Pour Francesca de Gasparis, directrice exécutive de l’Institut pour l’environnement des communautés confessionnelles d’Afrique australe, SAFCEI, en tant que continent, les opportunités pour l’Afrique de créer une énergie centrée sur la communauté, accessible, abordable et propre sont immenses. Elle note, pour le déplorer que les dirigeants Africains s’engagent dans des projets de combustibles fossiles et d’énergie nucléaire coûteux et dévastateurs pour l’environnement, qui apportent peu d’avantages à leur population et les maintiennent de vastes inégalités. « Nous appelons l’Union africaine à adopter une position visionnaire et à utiliser son poids et son influence collectifs au profit de tous et à faire face à la crise climatique dans un rejet décisif de l’extraction de combustibles fossiles » a invité Francesca de Gasparis.

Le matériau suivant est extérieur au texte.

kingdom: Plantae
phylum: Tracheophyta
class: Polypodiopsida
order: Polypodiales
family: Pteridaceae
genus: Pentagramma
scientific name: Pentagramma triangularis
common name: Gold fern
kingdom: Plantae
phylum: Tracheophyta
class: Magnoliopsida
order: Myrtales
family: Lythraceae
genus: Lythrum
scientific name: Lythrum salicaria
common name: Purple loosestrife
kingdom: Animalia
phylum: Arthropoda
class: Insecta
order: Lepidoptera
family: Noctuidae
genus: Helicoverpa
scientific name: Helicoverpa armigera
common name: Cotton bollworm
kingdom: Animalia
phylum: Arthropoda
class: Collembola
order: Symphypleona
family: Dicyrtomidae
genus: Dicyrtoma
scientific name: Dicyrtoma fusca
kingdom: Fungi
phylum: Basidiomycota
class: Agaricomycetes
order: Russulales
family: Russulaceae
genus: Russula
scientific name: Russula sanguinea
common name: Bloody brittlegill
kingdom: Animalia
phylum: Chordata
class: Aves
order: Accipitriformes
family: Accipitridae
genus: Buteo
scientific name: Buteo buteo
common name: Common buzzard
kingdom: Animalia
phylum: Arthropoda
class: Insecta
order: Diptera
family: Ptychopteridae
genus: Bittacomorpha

Quant à Alvin Munyasia, d’Oxfam International, il est plus péremptoire sur la solution à mettre en vigueur immédiatement. Il estime fortement que toute exploitation de charbon doit cesser immédiatement et tous les autres combustibles fossiles éliminés à l’horizon 2050, avec les pays développés au premier rang pour limiter le réchauffement mondial à 1,5 degré. « Tout gaz naturel ou autre combustible fossile doit nécessiter des mesures de diligence environnementale et sociale rigoureuses s’il présente des avantages évidents pour les pauvres, tels que le financement de services essentiels ou la fourniture d’un accès à l’énergie propre » a-t-il proposé. Plus souple dans les propositions, il indique que ces combustibles fossiles ne devraient être utilisés qu’à court terme, s’il n’y a pas d’alternatives propres viables, et doivent faire partie d’éventuelles éliminations de l’énergie à faible émission de carbone. « Aucune nouvelle centrale électrique au charbon ne devrait être construite nulle part, et la dernière centrale existante doit être fermée dans les pays riches au plus tard en 2030 et dans tous les pays d’ici 2040 » a-t-il conclu.